Extracted records
──────

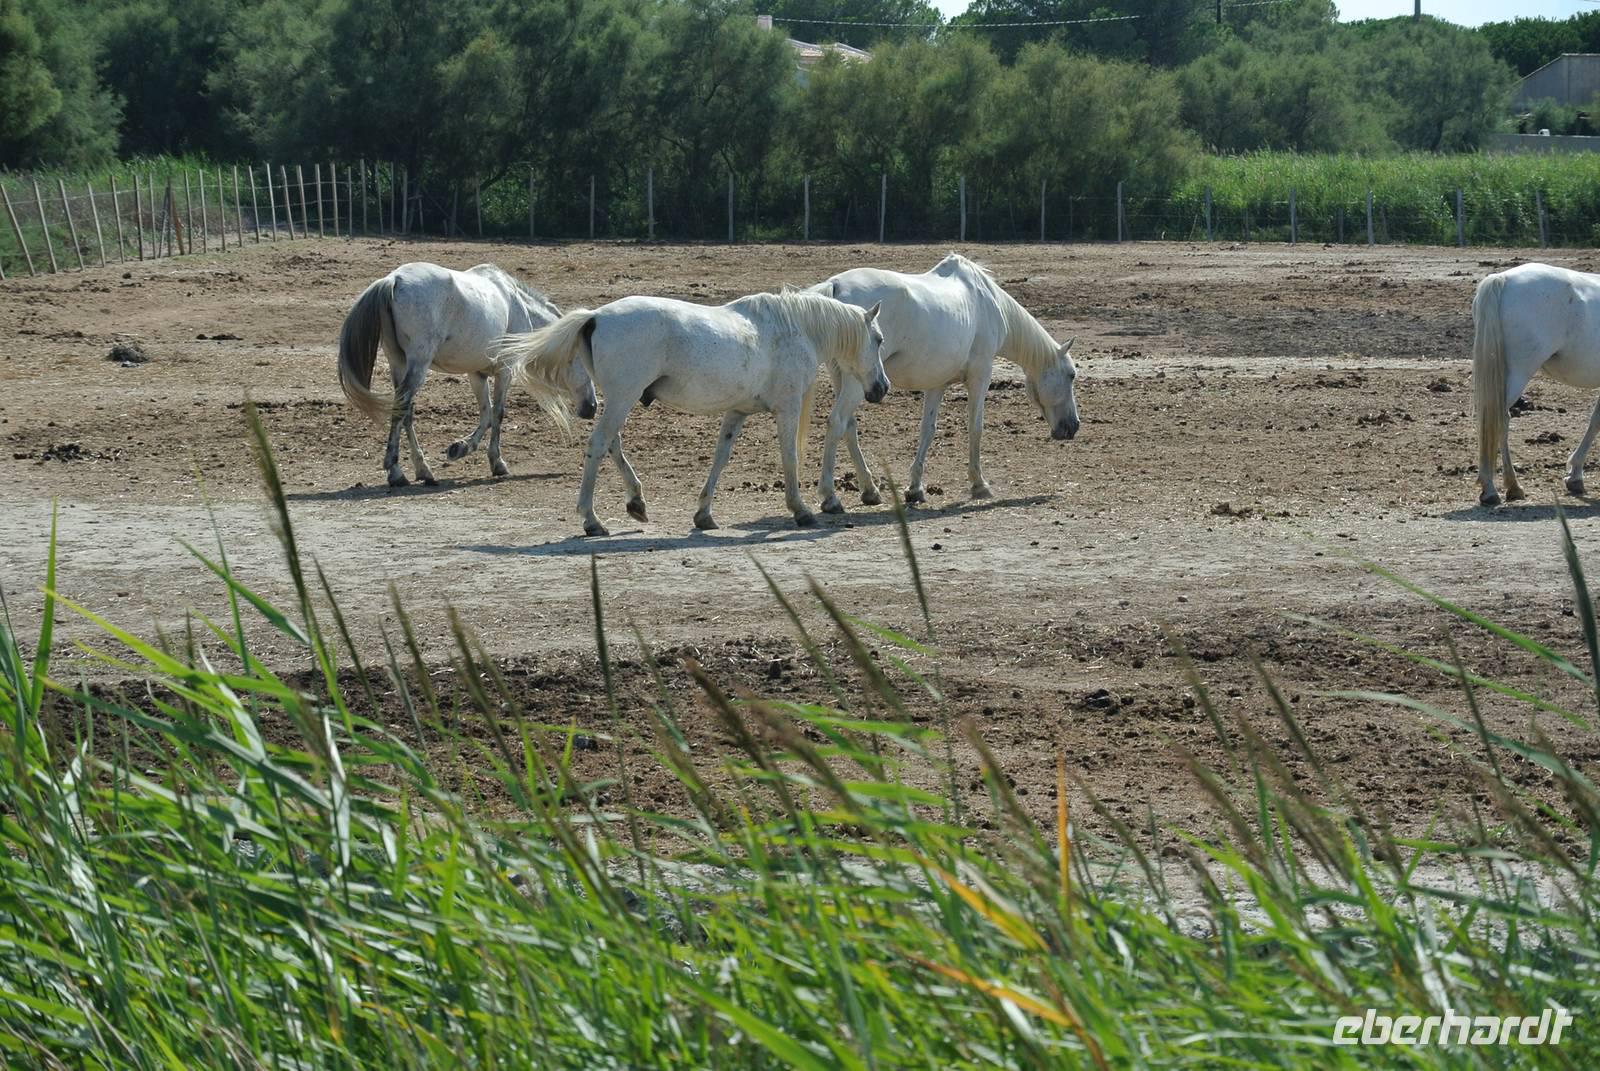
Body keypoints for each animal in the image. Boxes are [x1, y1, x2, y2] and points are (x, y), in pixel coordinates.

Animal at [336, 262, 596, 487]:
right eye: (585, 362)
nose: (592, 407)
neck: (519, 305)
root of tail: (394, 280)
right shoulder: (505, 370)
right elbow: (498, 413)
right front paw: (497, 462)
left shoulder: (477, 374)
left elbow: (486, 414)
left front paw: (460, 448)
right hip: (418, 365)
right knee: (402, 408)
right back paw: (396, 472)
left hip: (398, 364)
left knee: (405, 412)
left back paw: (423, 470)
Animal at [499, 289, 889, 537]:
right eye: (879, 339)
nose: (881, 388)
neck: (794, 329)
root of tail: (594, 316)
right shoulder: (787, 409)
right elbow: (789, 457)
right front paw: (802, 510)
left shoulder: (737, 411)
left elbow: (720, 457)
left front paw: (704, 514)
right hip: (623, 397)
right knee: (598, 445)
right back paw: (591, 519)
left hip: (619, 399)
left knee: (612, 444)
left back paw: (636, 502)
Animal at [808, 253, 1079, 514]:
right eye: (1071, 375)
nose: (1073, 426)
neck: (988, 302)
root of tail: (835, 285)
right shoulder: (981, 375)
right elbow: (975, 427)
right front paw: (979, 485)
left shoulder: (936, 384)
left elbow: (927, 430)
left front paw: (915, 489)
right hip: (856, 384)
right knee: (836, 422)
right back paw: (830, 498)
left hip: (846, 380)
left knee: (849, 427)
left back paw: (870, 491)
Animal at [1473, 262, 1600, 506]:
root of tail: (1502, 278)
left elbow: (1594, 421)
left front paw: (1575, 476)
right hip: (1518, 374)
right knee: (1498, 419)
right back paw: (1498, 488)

──────

WHAT YOU NEED TO DO = Up to and including the line that holds "left front paw: (460, 448)", restate word for word each line of the records from their start, and only those lines, leaving out the pictures.

ANSWER SPACE =
Body keypoints for each animal in the image. Boxes are [x1, y1, x2, y2] and points are (x, y), in pixel coordinates.

Animal at [336, 262, 596, 487]:
right eye: (585, 362)
nose: (592, 407)
neck: (519, 305)
root of tail: (394, 280)
right shoulder: (505, 370)
right elbow: (498, 413)
right front paw: (497, 462)
left shoulder: (477, 374)
left elbow: (486, 414)
left front paw: (460, 448)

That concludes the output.